Joshua y yo seguimos a nuestros compañeros hasta la nieve, enfilando el sendero que ellos abrían, como durante el ascenso. El yeti nos vio partir, y cada vez que yo volvía la vista atrás, comprobaba que seguía mirándonos, hasta que estuvimos tan lejos que la criatura era poco más que un perfil recortado contra el blanco de las montañas. Cuando, finalmente, abandonábamos el valle, e incluso el gran repecho protector desaparecía ya de nuestra vista, oímos el canto del yeti. Nada, ni siquiera el tañido del cuerno de carnero, en nuestro país, ni los gritos de guerra de los bandidos, ni los lamentos de las plañideras, nada de lo que yo hubiera oído en mi vida me había llegado tan hondo como el canto del yeti. Era un aullido agudo, pero con pausas y cadencias, como los latidos amortiguados de un corazón, y resonaba en todo el valle. El yeti sostenía sus notas desgarradoras durante mucho más tiempo de lo que cualquier ser humano habría podido sostenerlas. El sentimiento que me causaba era el mismo que me habría causado un gran frasco de tristeza que descendiera por mi garganta, y me pareció que iba a desplomarme, o a explotar de pena. Era el sonido de mil niños hambrientos, de diez mil viudas mesándose los cabellos ante las tumbas de sus esposos, de un coro de ángeles entonando su último lamento fúnebre el día de la muerte de Dios. Me cubrí los oídos y me arrodillé sobre la nieve. Miré a Joshua, y vi que las lágrimas resbalaban por sus mejillas. Los otros monjes se habían acuclillado, y se cubrían como si se protegieran de una tormenta de granizo. Gaspar torcía el gesto y nos miraba, y en ese momento me di cuenta de que, en efecto, se trataba de un hombre muy anciano. Tal vez no tanto como Baltasar, pero con el rostro surcado por el sufrimiento.

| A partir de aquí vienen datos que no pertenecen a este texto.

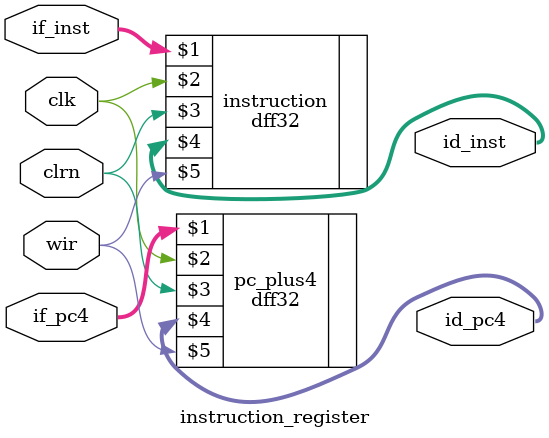
<source format=v>
`timescale 1ns / 1ps
module instruction_register(if_pc4,if_inst,clk,clrn,id_pc4,id_inst,wir
    );
	 input wir;
	 input [31:0] if_pc4, if_inst;
	 input clk, clrn;
	 output [31:0] id_pc4,id_inst;
	 
	 dff32 pc_plus4 (if_pc4,clk,clrn,id_pc4, wir);		//pc+4¼Ä´æÆ÷
	 dff32 instruction (if_inst,clk,clrn,id_inst, wir);		//Ö¸Áî¼Ä´æÆ÷

endmodule

</source>
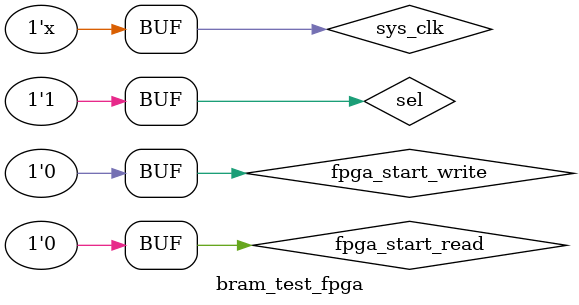
<source format=v>
`timescale 1ns / 1ps

module bram_test_fpga;

//System Clk
reg sys_clk=0;

// BRAM Interfacing Signals
wire bram_control_fpga_we;
wire [17:0]bram_control_fpga_addr;
wire [15:0]bram_control_fpga_data_in;
wire [31:0]data_mat_in;
reg  fpga_start_read;
wire fpga_done_read;
reg  fpga_start_write;
wire fpga_done_write;
reg  sel;

top_module_bram_fpga top_module_bram_fpga0(
.sys_clk(sys_clk),
.bram_control_fpga_we(bram_control_fpga_we),
.bram_control_fpga_addr(bram_control_fpga_addr),
.bram_control_fpga_data_in(bram_control_fpga_data_in),
.data_mat_in(data_mat_in),
.fpga_start_read(fpga_start_read),
.fpga_done_read(fpga_done_read),
.fpga_start_write(fpga_start_write),
.fpga_done_write(fpga_done_write),
.sel(sel)
);

always #20 sys_clk = ~sys_clk;

initial begin
sel=1'b1;
fpga_start_read = 1'b0;
fpga_start_write =1'b0;
#400
fpga_start_read = 1'b0;
fpga_start_write =1'b1;
#2000
fpga_start_read = 1'b1;
fpga_start_write =1'b0;
#2500
fpga_start_read = 1'b0;
fpga_start_write =1'b0;
end

endmodule

</source>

—Ya veis —dijo el abad—. Es el único de su especie. Está solo.

No hacía falta comprender el lenguaje del yeti, si es que lo tenía, para saber que Gaspar tenía razón.

—No, no lo está. Yo me voy con él —dijo Joshua.

Gaspar retiró la mano, como si se la hubiera quemado con fuego, una reacción curiosa, pues yo, de hecho, había visto al monje meter la mano en el fuego y reaccionar menos, gracias a la práctica del kung-fu.

—Déjalo —le dije a Gaspar, sin saber, en ese momento, por qué se lo decía. Joshua regresó solo al valle, sin haber pronunciado ni una sola palabra más—. Ya regresará cuando sea el momento.

—¿Qué sabrás tú? —masculló Gaspar en un tono que de iluminado no tenía nada—. Tú vas a cargar con tu karma durante mil años, en forma de escarabajo, y eso solo para evolucionar hasta el punto de densidad.

No le respondí nada. Me limité a dedicarle una reverencia, di media vuelta y seguí a mis hermanos monjes, camino del monasterio.